Question: Any suggestions on additional logs or commands to analyze network tables on the Raspberry Pi with OpenWRT itself? Any tips on additional network logging I could enable?

I've read reports that the choice of USB Ethernet for the second NIC matters when using the Raspberry Pi 4 as a router. In particular, RTL8153-based NICs work better than basically any other USB NIC. My hypothesis is that the AX88179 can't handle the UDP traffic. I can't say for sure as I'm using a Raspberry Pi CM4 with RTL8111, which is a PCIe NIC.

Some packet loss is normal and expected when transiting the global Internet. Protocols like TCP and QUIC do a really good job of hiding this from applications. The fact that it works much better when using your desktop's NIC supports the hypothesis that the USB NIC is the problem.

One way to test this without buying new hardware is to swap the LAN/WAN roles of the two NICs. That is, use the built-in NIC on the Raspberry Pi for the WAN connection and do the UDP test from the Raspbery Pi itself.

If I run this from a wired Ethernet machine on the LAN. After about 2,824 UDP connections my router cannot communicate over the WAN out to DNS nor ping 8.8.8.8 successfully. This lasts for about a 5 minutes then subsides:

while true; do
        date

        for i in {1..50}; do
                cat top-1000-dns.txt | xargs -I{} -n 1 nslookup {} 1.1.1.1 &
        done

        wait
done

I did try placing a laptop with Linux on it in place of the WAN side ONT. I ran iperf3 with iperf3 without issue, but the amount of traffic generated was likely smaller.

Powershell used for test:

while($true) {`
.\iperf3.exe --client 10.0.0.1 --time 5 -b 0 --bidir --udp`
}

Retesting again I can still ping but UDP packets going out the WAN fail for awhile when I run my test script.

I will try swapping routers to see if it makes a difference and then go looking for another usb nic.

I put an R7800 in place of the Raspberry Pi. Stock OEM firmware R7800-V1.0.2.92.

Running my test script and an nmap udp scan from a lan node shows a few timeouts, but the connection seems more stable and recovers quickly when I stop the test queries.

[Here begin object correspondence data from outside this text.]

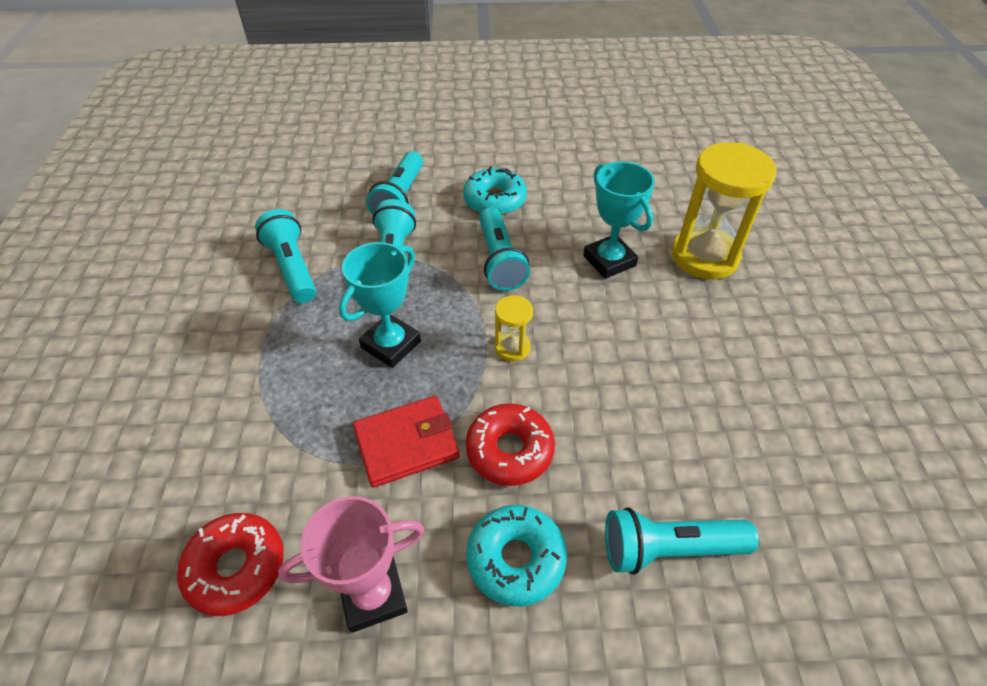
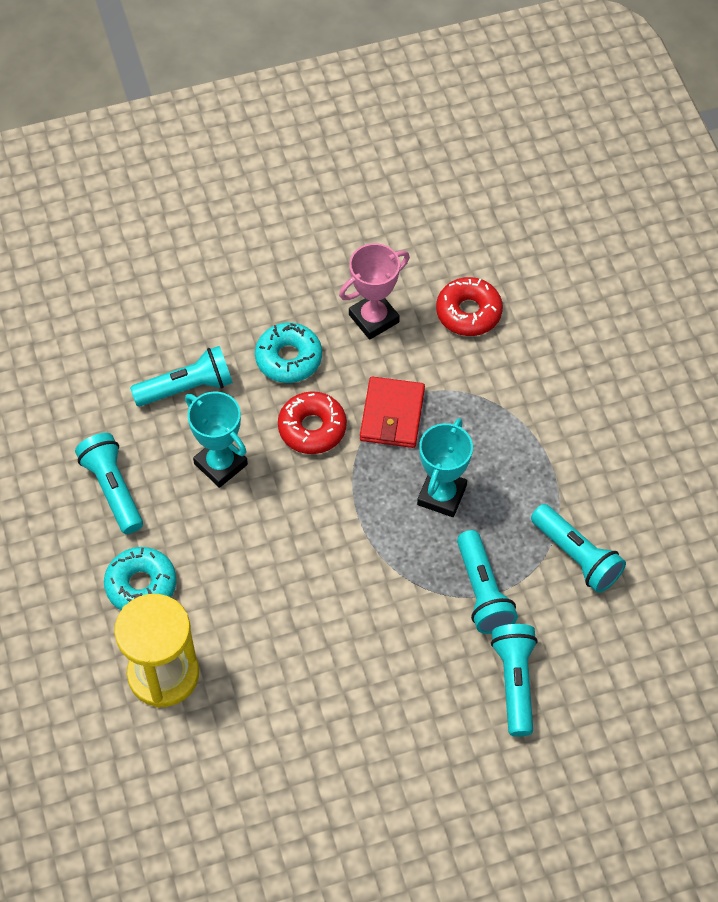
camera: 165 degrees right, 10 degrees up
(406, 443) = (392, 415): red wallet -> red wallet turned 45 degrees counterclockwise
(495, 200) = (406, 706): turquoise donut -> turquoise donut (141, 585)
(499, 261) = (374, 616): turquoise flashlight -> turquoise flashlight (113, 489)
(512, 347) = (334, 517): yellow hourglass -> none
(609, 261) = (262, 643): turquoise trophy -> turquoise trophy (220, 464)

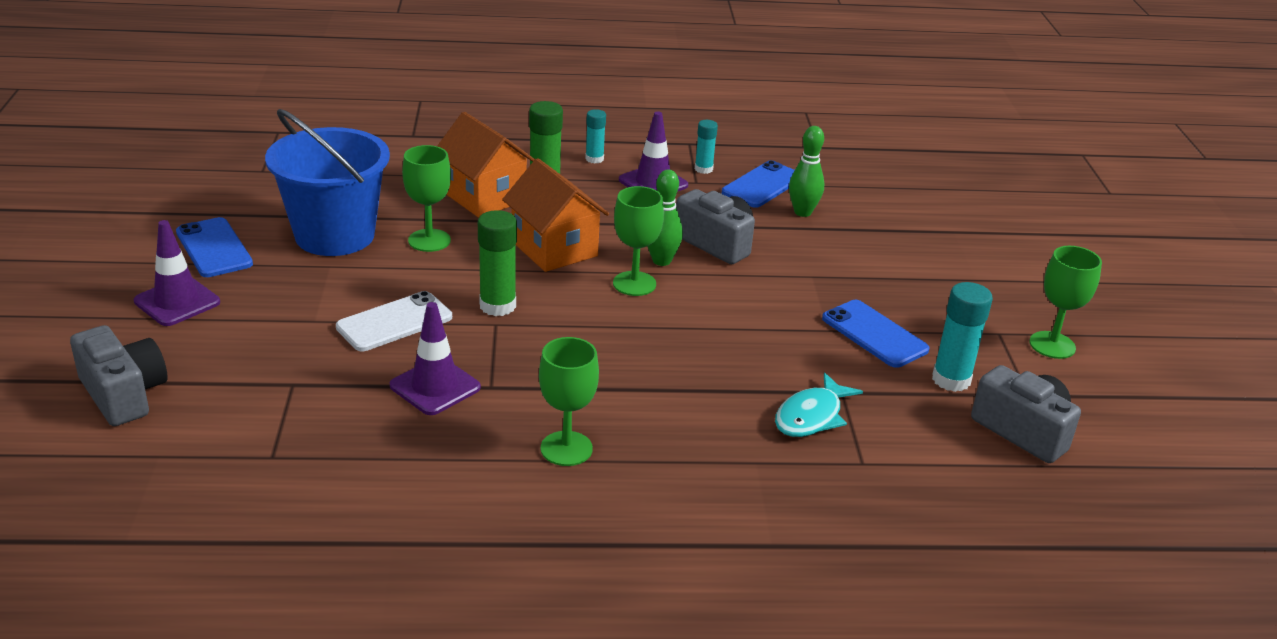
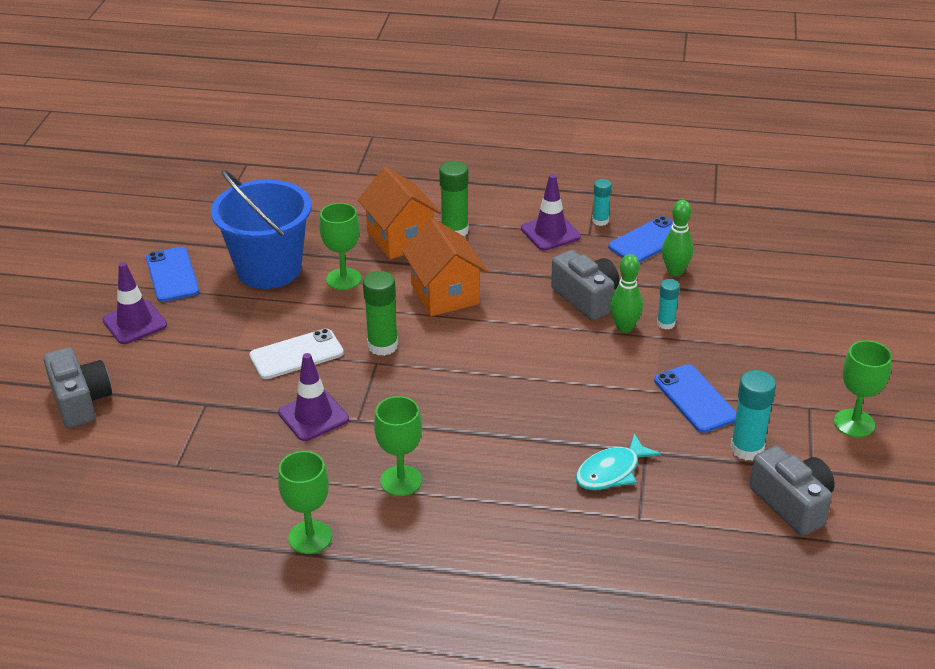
camera: 15 degrees right, 5 degrees up
(594, 159) = (506, 205): turquoise glue stick -> turquoise glue stick (666, 323)
(634, 284) = (502, 333): green goblet -> green goblet (310, 537)
(661, 261) = (533, 312): green bowling pin -> green bowling pin (624, 327)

My next test will be to install the latest OpenWRT on the R7800 and see how it handles recovery.

With the nmap udp scan running reached 3350 udp connections with no issue on the R7800 with OpenWRT.

sudo nmap scanme3.nmap.org -p- -sU -v -T insane

Running my top-1000-dns.txt script peaks at 4203 with some noticeable slowness by other clients on the network but still working connections.

Anyone have any tips for monitoring the number of UDP packets coming from a LAN client?

I think this started because some device on the LAN sent an increased number of DNS UDP packets causing my connection to intermittently go down for a minute.

Use capture filters to ignore everything but UDP packets.

This would have to be an amazingly excessive number of DNS packets. I doubt that this is a problem unless you have malware running an amplification attack.

iptraf can also be used if you need the number of packets only and not the contents.

Thanks for the tips. I installed iptraf-ng on the OpenWrt (R7800) router. It doesn't show me a UDP packet totals / LAN IP, but it is handy for a real-time overall counter.

I also am going to watch the Luci Connections tab.

Because my R7800 does not have much storage space nor CPU I'm going to setup a separate Linux node on the LAN to collect numbers of UDP packets / LAN IP.

Will report back with my results.

There is a filter function to narrow down the results.

Changing the hardware from a raspberry pi 4b to my R7800 has seen my connection remain stable despite load.

Follow-up. The issue was noticeable if two people made a Facetime call. The UDP traffic would spike before stabilizing as per a tcpdump capture.

Could also kill the network with a command like:

sudo nmap -sU -p- -T3 --defeat-icmp-ratelimit --min-rate 5000 --stats-every 5s scanme.nmap.org

With an R7800 running a snapshot build (23.05-SNAPSHOT r23904-f12cf43029) with hardware offloading enabled the active connections will max out to 59392 but other clients still retain their connectivity.

I'm only using wired Ethernet and not the built-in wifi.

I plan on looking for other hardware that could handle gigabit NAT routing and at least 4x the number of connections. Just appears that with ~57 devices on my home network and the increased usage I need to plan for better routing hardware.